We are having problem with NFS on servers from a cluster. The error is:
Sep 14 09:53:45 rduxsr06 Had: [ID 702911 daemon.notice] VCS ERROR V-16-1-7005 (rduxsr08) NFS:/opt/VRTSvcs/bin/NFS/monitor:???:RPC call to 100003 failed with status 5
This error is caused by the NFS daemon stop to answer, we can see on command:
root@rduxsr08 # rpcinfo -T udp rduxsr08 nfs
rpcinfo: RPC: Timed out
program 100003 version 0 is not available
I will explain our environment:
We had a cluster with 6 (node 06,07,08,09,10,11) nodes that mount file systems from a Storage and share these file systems to others servers from environment by NFS share.
We had to remove 2 servers from this cluster, and now we have only 4 nodes (06,08,09,10). The file systems from nodes 07 and 11, that were removed, were mounted on nodes 06 and 08.
This problem with NFS did not happened when we had 6 nodes.
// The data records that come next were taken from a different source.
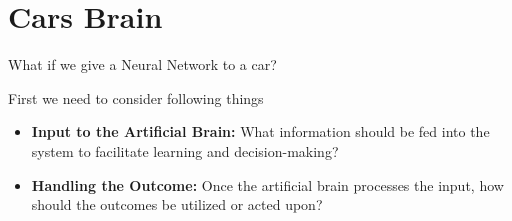 \documentclass{do}
\begin{document}
\section{Cars Brain}
\begin{frame}{What if we give a Neural Network to a car?}
    \begin{alertblock}{First we need to consider following things}

\begin{itemize}
        \item \textbf{Input to the Artificial Brain:} What information should be fed into the system to facilitate learning and decision-making?
        \item \textbf{Handling the Outcome:} Once the artificial brain processes the input, how should the outcomes be utilized or acted upon?
\end{itemize}
\end{alertblock}

\end{frame}
\end{document}
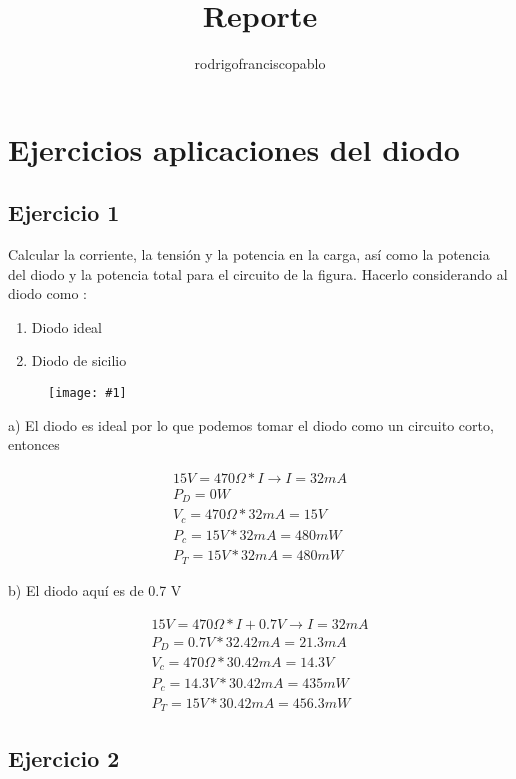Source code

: \documentclass{mylib/reporteCorto}
\title{Reporte}
\author{rodrigofranciscopablo }
\newcommand{\insertImage}[2]{
	\begin{figure}[H]
		\centering
		\texttt{[image: \#1]}
	\end{figure}
}
\begin{document}
\coverPage

\tableofcontents
\newpage

\section{Ejercicios aplicaciones del diodo}

\subsection{Ejercicio 1}

Calcular la corriente, la tensión y la potencia en la carga, así como la potencia del diodo y la potencia total para
el circuito de la figura. Hacerlo considerando al diodo como :

\begin{enumerate}[label=\Alph*]
	\item Diodo ideal
	\item Diodo de sicilio
\end{enumerate}

\insertImage{img/dispos_serie2/appdiodo1}{15}


a) El diodo es ideal por lo que podemos tomar el diodo como un circuito corto, entonces

\begin{gather*}
	15 V = 470 \Omega * I \rightarrow I = 32 mA \\
	P_D = 0 W \\
	V_c = 470 \Omega *32 mA = 15 V \\
	P_c = 15V * 32 mA = 480 mW \\
	P_T = 15V * 32 mA = 480 mW
\end{gather*}

b) El diodo aquí es de 0.7 V

\begin{gather*}
	15 V = 470 \Omega * I + 0.7 V \rightarrow I = 32 mA \\
	P_D = 0.7V * 32.42 mA = 21.3 mA \\
	V_c = 470 \Omega *30.42 mA = 14.3 V \\
	P_c = 14.3V * 30.42 mA = 435 mW \\
	P_T = 15V * 30.42 mA = 456.3 mW
\end{gather*}

\subsection{Ejercicio 2}
\end{document}

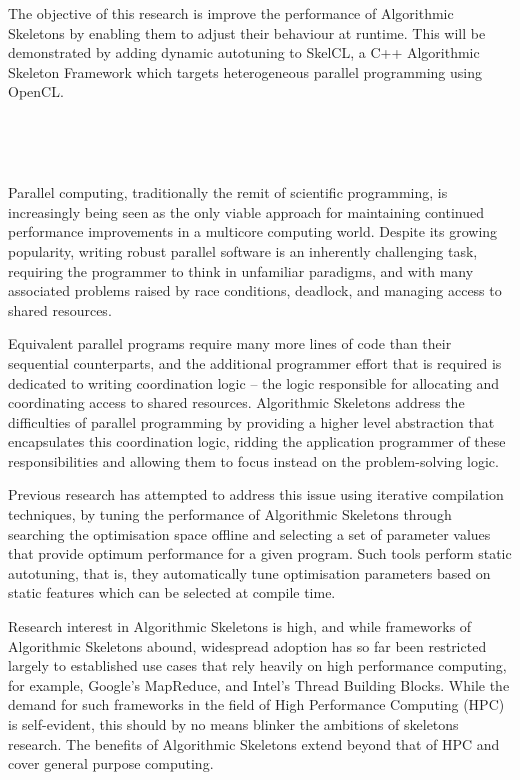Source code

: The objective of this research is improve the performance of
Algorithmic Skeletons by enabling them to adjust their behaviour at
runtime. This will be demonstrated by adding dynamic autotuning to
SkelCL, a C++ Algorithmic Skeleton Framework which targets
heterogeneous parallel programming using OpenCL.

~\cite{Cole1989, Cole2004}

~\cite{Dean2008}
~\cite{IntelTBB}

Parallel computing, traditionally the remit of scientific programming,
is increasingly being seen as the only viable approach for maintaining
continued performance improvements in a multicore computing world.
Despite its growing popularity, writing robust parallel software is an
inherently challenging task, requiring the programmer to think in
unfamiliar paradigms, and with many associated problems raised by race
conditions, deadlock, and managing access to shared resources.

Equivalent parallel programs require many more lines of code than
their sequential counterparts, and the additional programmer effort
that is required is dedicated to writing coordination logic -- the
logic responsible for allocating and coordinating access to shared
resources. Algorithmic Skeletons address the difficulties of parallel
programming by providing a higher level abstraction that encapsulates
this coordination logic, ridding the application programmer of these
responsibilities and allowing them to focus instead on the
problem-solving logic.

Previous research has attempted to address this issue using iterative
compilation techniques, by tuning the performance of Algorithmic
Skeletons through searching the optimisation space offline and
selecting a set of parameter values that provide optimum performance
for a given program. Such tools perform static autotuning, that is,
they automatically tune optimisation parameters based on static
features which can be selected at compile time.

Research interest in Algorithmic Skeletons is high, and while
frameworks of Algorithmic Skeletons abound, widespread adoption has so
far been restricted largely to established use cases that rely heavily
on high performance computing, for example, Google's MapReduce, and
Intel's Thread Building Blocks. While the demand for such frameworks
in the field of High Performance Computing (HPC) is self-evident, this
should by no means blinker the ambitions of skeletons research. The
benefits of Algorithmic Skeletons extend beyond that of HPC and cover
general purpose computing.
Now that we have 4, the problem is occuring.
This problem was resolved restarting the NFS daemon from server (node) that presented the problem with NFS.
Ok, we opened an ticket on Sun support and they called us to apply some patches, because our patches were too old. Ok, we applied these patches that they recommend, and now our servers are with patch version:
But, after two days that we applied the patches, the problem back to occur. But now, after the problem starts, a few minutes, like 10, 20 minutos, the problem is resolved automatic. The NFS daemon back to respond by itself.
Do anyone see this problem? Or know to resolv this?